--- What the exercise asks ---
Write the lines below as a JSON list of strings, one string per line, with blank lines omitted. Leave the pictures out of your answer.

--- Supplied data ---
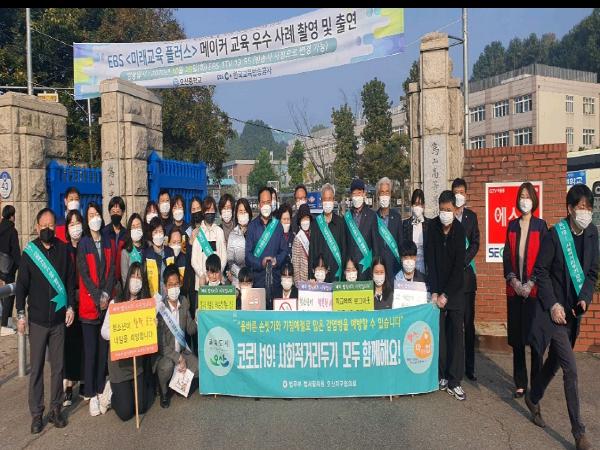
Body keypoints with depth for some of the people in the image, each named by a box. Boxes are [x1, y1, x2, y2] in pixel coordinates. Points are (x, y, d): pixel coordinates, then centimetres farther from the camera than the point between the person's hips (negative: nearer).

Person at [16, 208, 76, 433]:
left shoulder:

--- Your response ---
[
  "Body keypoints with depth for some of the people in the image, each named by a box. Boxes are [x1, y1, x2, y2] in pixel coordinates. Points are (x, y, d): pixel coordinates, then centimetres farther from the camera than the point between the person's hips (negative: nearer).",
  "Person at [16, 208, 76, 433]:",
  "left shoulder:"
]